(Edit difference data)
--------

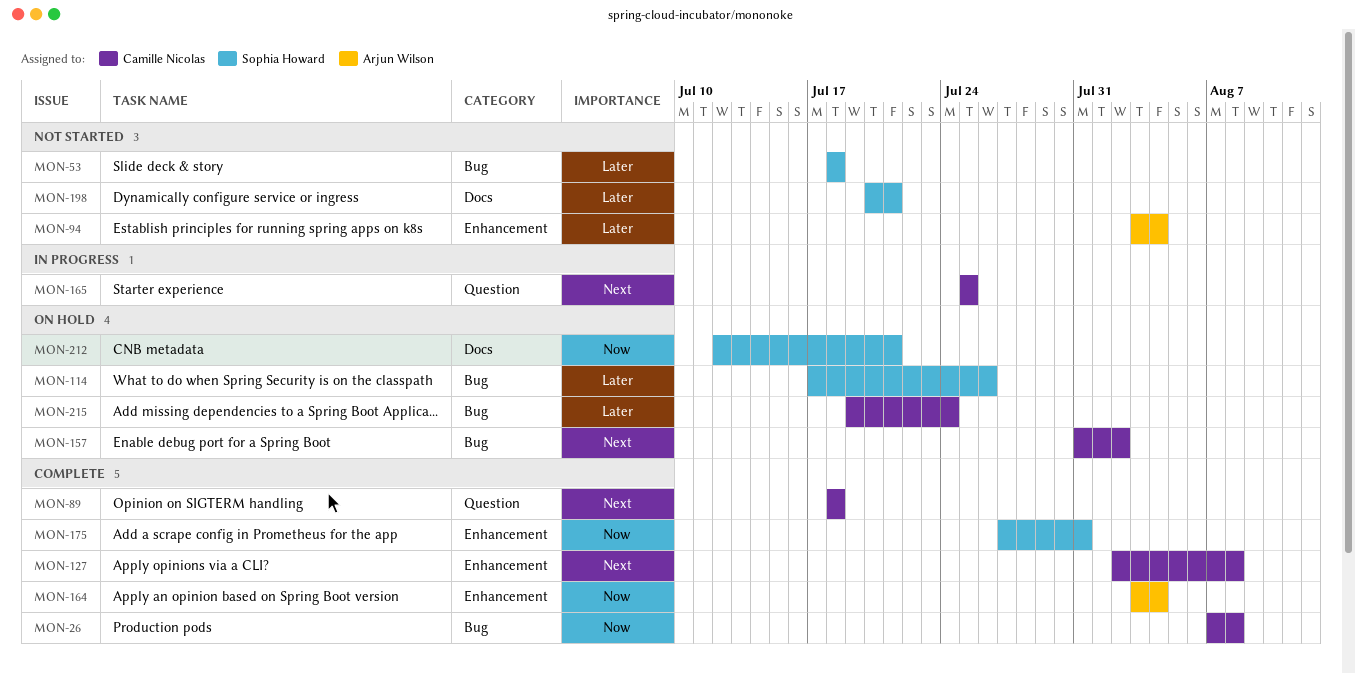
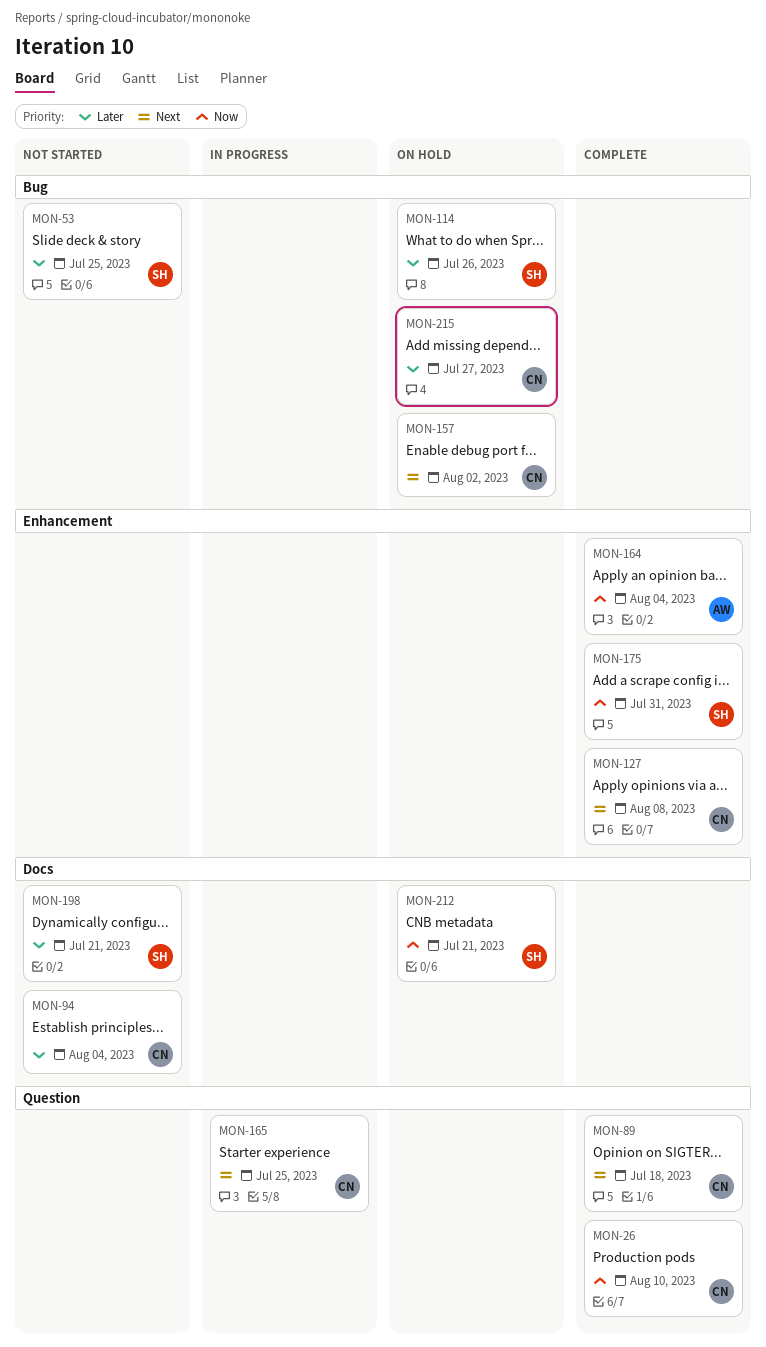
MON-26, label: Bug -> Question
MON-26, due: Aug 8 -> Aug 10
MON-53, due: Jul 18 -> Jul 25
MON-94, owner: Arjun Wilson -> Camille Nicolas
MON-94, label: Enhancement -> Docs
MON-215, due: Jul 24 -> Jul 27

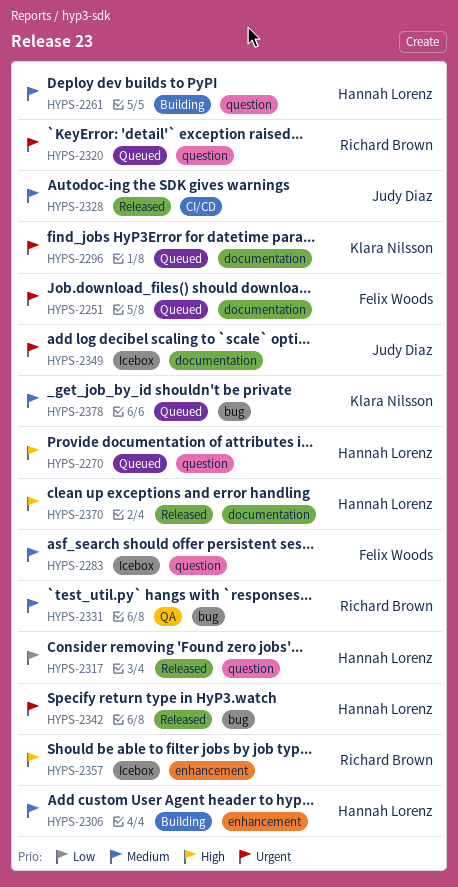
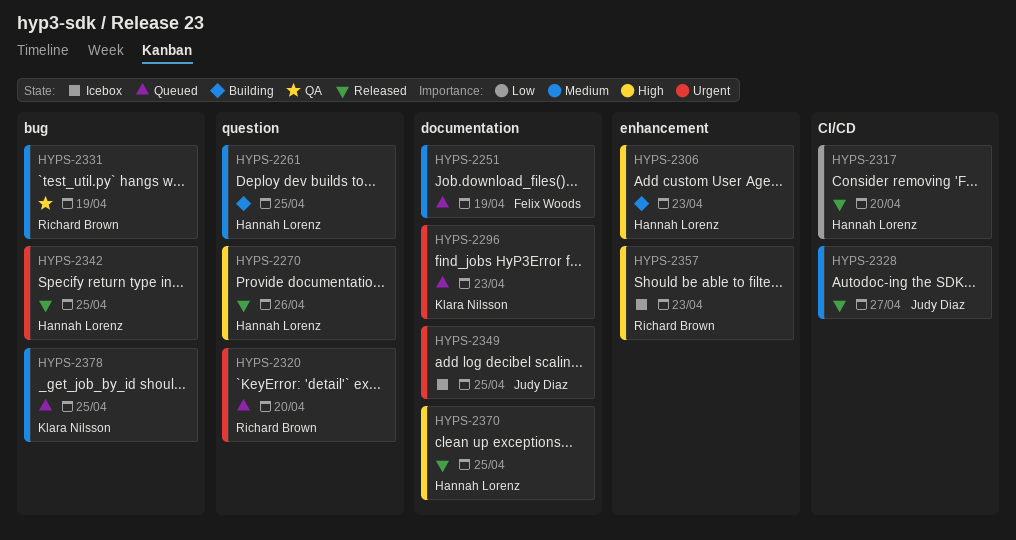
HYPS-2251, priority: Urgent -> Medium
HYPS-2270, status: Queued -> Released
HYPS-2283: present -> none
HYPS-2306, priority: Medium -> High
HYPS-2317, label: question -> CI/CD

--------

# Task prompt
Gather each line in these records that contains the string "priority".

# Answer for the task
HYPS-2251, priority: Urgent -> Medium
HYPS-2306, priority: Medium -> High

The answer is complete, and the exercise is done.